A week ago I wrote about fear and losing the battle to it as I contemplated going to an open mic. After last night, I am stepping back and questioning whether it was fear that held me back. Several friends suggested that there might have been a reason, a soul reason that I didn’t go. Maybe the reason had more to do with timing, or situation …. or desire.
Let me share the context to last night first. In July of last year, just two months after my husband died, I said ‘yes‘ to joining RED, a woman’s creative circle. Founded by Christina Dunbar, who’d coached me through bringing “Skins I Have Worn” to life, RED was created to be a safe space where women could share, explore, dare, and workshop their creative expression. What was especially important to me, was that we were invited to participate from wherever we were. Some women were developing projects, some needed a creative sisterhood, some wanted a safe space to try something new, to discover what else they were capable of.
For me, RED was a lifeline. In the beginning all sorts of judgement came up. I was envious of the women who knew what they wanted and were using this space to go for it. I was worried that when women heard I’d lost my husband, they would pity me. And it was hard to accept, with my type A personality, that I was simply not in a place to take on a new project. But once I let go of those stories I got what I needed, a safe space to express what was in my heart.
Over the months, I eased out of my shell, grew more daring in my expression (as we all did). I improvised a dance about Mike’s passing, I brought my guitar and hashed my way through ‘Country Road.’ And through it all, these beautiful women embraced and supported me, giving me the courage to edge further and further out of my comfort zone.
A few months ago, while walking on the beach, a character dropped into my thoughts, fully formed. Candy Kincaid. I could hear her, see her, knew how she dressed. She was a truth telling, balls to the wall, southern oracle from Texas. And she could talk to dead people!

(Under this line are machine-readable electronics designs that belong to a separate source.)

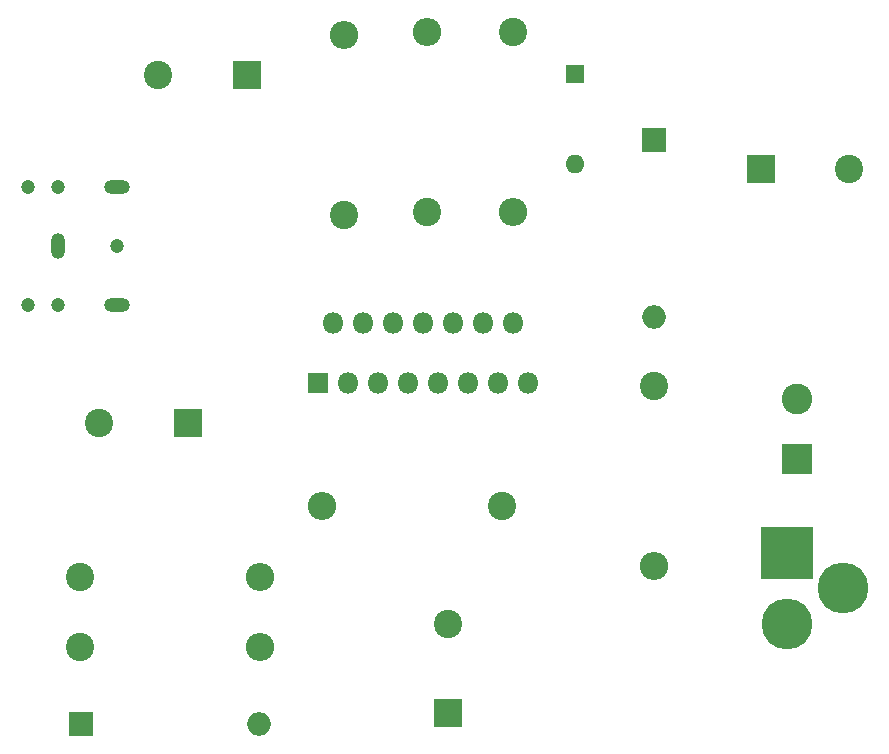
<source format=gbr>
%TF.GenerationSoftware,KiCad,Pcbnew,8.0.2*%
%TF.CreationDate,2024-06-05T21:35:29-04:00*%
%TF.ProjectId,pcb,7063622e-6b69-4636-9164-5f7063625858,rev?*%
%TF.SameCoordinates,Original*%
%TF.FileFunction,Soldermask,Bot*%
%TF.FilePolarity,Negative*%
%FSLAX46Y46*%
G04 Gerber Fmt 4.6, Leading zero omitted, Abs format (unit mm)*
G04 Created by KiCad (PCBNEW 8.0.2) date 2024-06-05 21:35:29*
%MOMM*%
%LPD*%
G01*
G04 APERTURE LIST*
%ADD10C,2.400000*%
%ADD11O,2.400000X2.400000*%
%ADD12C,1.200000*%
%ADD13O,2.200000X1.200000*%
%ADD14O,1.200000X2.200000*%
%ADD15R,2.400000X2.400000*%
%ADD16R,1.600000X1.600000*%
%ADD17O,1.600000X1.600000*%
%ADD18R,2.000000X2.000000*%
%ADD19O,2.000000X2.000000*%
%ADD20R,1.800000X1.800000*%
%ADD21O,1.800000X1.800000*%
%ADD22R,4.400000X4.400000*%
%ADD23C,4.300000*%
%ADD24R,2.600000X2.600000*%
%ADD25C,2.600000*%
G04 APERTURE END LIST*
D10*
%TO.C,R6*%
X113750000Y-80870000D03*
D11*
X113750000Y-65630000D03*
%TD*%
D10*
%TO.C,R1*%
X120750000Y-80620000D03*
D11*
X120750000Y-65380000D03*
%TD*%
D10*
%TO.C,R5*%
X140000000Y-95380000D03*
D11*
X140000000Y-110620000D03*
%TD*%
D12*
%TO.C,J2*%
X89500000Y-78500000D03*
X87000000Y-78500000D03*
X94500000Y-83500000D03*
X89500000Y-88500000D03*
X87000000Y-88500000D03*
D13*
X94500000Y-78500000D03*
D14*
X89500000Y-83500000D03*
D13*
X94500000Y-88500000D03*
%TD*%
D15*
%TO.C,C7*%
X149000000Y-77000000D03*
D10*
X156500000Y-77000000D03*
%TD*%
D16*
%TO.C,D1*%
X133250000Y-68940000D03*
D17*
X133250000Y-76560000D03*
%TD*%
D15*
%TO.C,C9*%
X100512755Y-98500000D03*
D10*
X93012755Y-98500000D03*
%TD*%
D15*
%TO.C,C6*%
X122500000Y-123012755D03*
D10*
X122500000Y-115512755D03*
%TD*%
D18*
%TO.C,C5*%
X91500000Y-124000000D03*
D19*
X106500000Y-124000000D03*
%TD*%
D20*
%TO.C,U1*%
X111530000Y-95080000D03*
D21*
X112800000Y-90000000D03*
X114070000Y-95080000D03*
X115340000Y-90000000D03*
X116610000Y-95080000D03*
X117880000Y-90000000D03*
X119150000Y-95080000D03*
X120420000Y-90000000D03*
X121690000Y-95080000D03*
X122960000Y-90000000D03*
X124230000Y-95080000D03*
X125500000Y-90000000D03*
X126770000Y-95080000D03*
X128040000Y-90000000D03*
X129310000Y-95080000D03*
%TD*%
D10*
%TO.C,R7*%
X128000000Y-65380000D03*
D11*
X128000000Y-80620000D03*
%TD*%
D10*
%TO.C,R3*%
X91380000Y-111500000D03*
D11*
X106620000Y-111500000D03*
%TD*%
D22*
%TO.C,J1*%
X151250000Y-109500000D03*
D23*
X151250000Y-115500000D03*
X155950000Y-112500000D03*
%TD*%
D15*
%TO.C,C8*%
X105512755Y-69000000D03*
D10*
X98012755Y-69000000D03*
%TD*%
D24*
%TO.C,LS1*%
X152055000Y-101545000D03*
D25*
X152055000Y-96465000D03*
%TD*%
D18*
%TO.C,C10*%
X140000000Y-74500000D03*
D19*
X140000000Y-89500000D03*
%TD*%
D10*
%TO.C,R4*%
X127120000Y-105500000D03*
D11*
X111880000Y-105500000D03*
%TD*%
D10*
%TO.C,R2*%
X91380000Y-117500000D03*
D11*
X106620000Y-117500000D03*
%TD*%
M02*

</source>
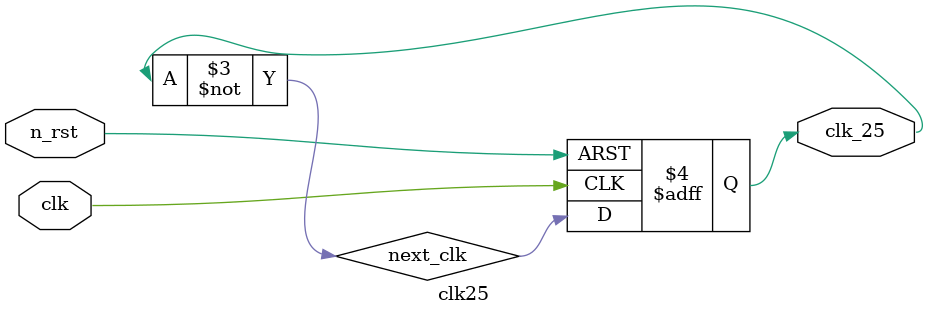
<source format=sv>
module clk25 (
    input logic clk,
    input logic n_rst,
    output logic clk_25
);
logic next_clk;
always_ff @(posedge clk, negedge n_rst) begin
    if(!n_rst) begin
        clk_25 <= 1'b0;
    end
    else begin
        clk_25 <= next_clk;
    end
end

assign next_clk = ~clk_25;

endmodule

</source>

You know those moments, we’ve all had them, when something slams into our soul and we recognize the truth of it. Candy Kincaid was it. Over time, she has become my alter ego. She is a way I can speak of death and dying with humor and honesty that broadens the conversation. She is a way for me to have fun and try things on that I may not have dared before (like the guitar). She is blunt and honest and has her own wisdom, about death and life. I want to discover what she has to say. I also recognize that as I give her permission to speak, I am doing the same for myself.
Last night, in front of a group of thirty women, I brought her to the stage, let her strut her stuff. She shared a story of going out on a blind date and being bored to tears by the fellow, then insulted by his dead mother. The story spilled easily from my lips, I laughed, I snorted, I swore, I played. And the audience played back.
And though there were a few butterflies as I sauntered to the front, there was nothing of the paralyzing dilemma I had felt the week before. In that moment I felt radiant and alive. There was no question but that this was where I wanted to be.
I have no idea how this character will evolve, if she will even stick around. It is easy to rush to conclusions about where I want her to go, and what possibilities she might prompt. For now, I am making the simple commitment to let her be, let her talk to me, write down her words, capture the impulses, the truths as they come. How she will weave together in the future is yet to be discovered. I make no assumptions.
So what does all this have to do with fear? Trust. Trusting that we can discern what is fear that needs to be conquered because what is on the other side is vital. As opposed to resistance because truly the time isn’t right, or we are not ready, or something else is actually more important.
Every step is a discovery, a lesson. Some are painful, some are brilliantly beautiful. May we take each one trusting that it is the perfect next one … even if we don’t recognize it at the time.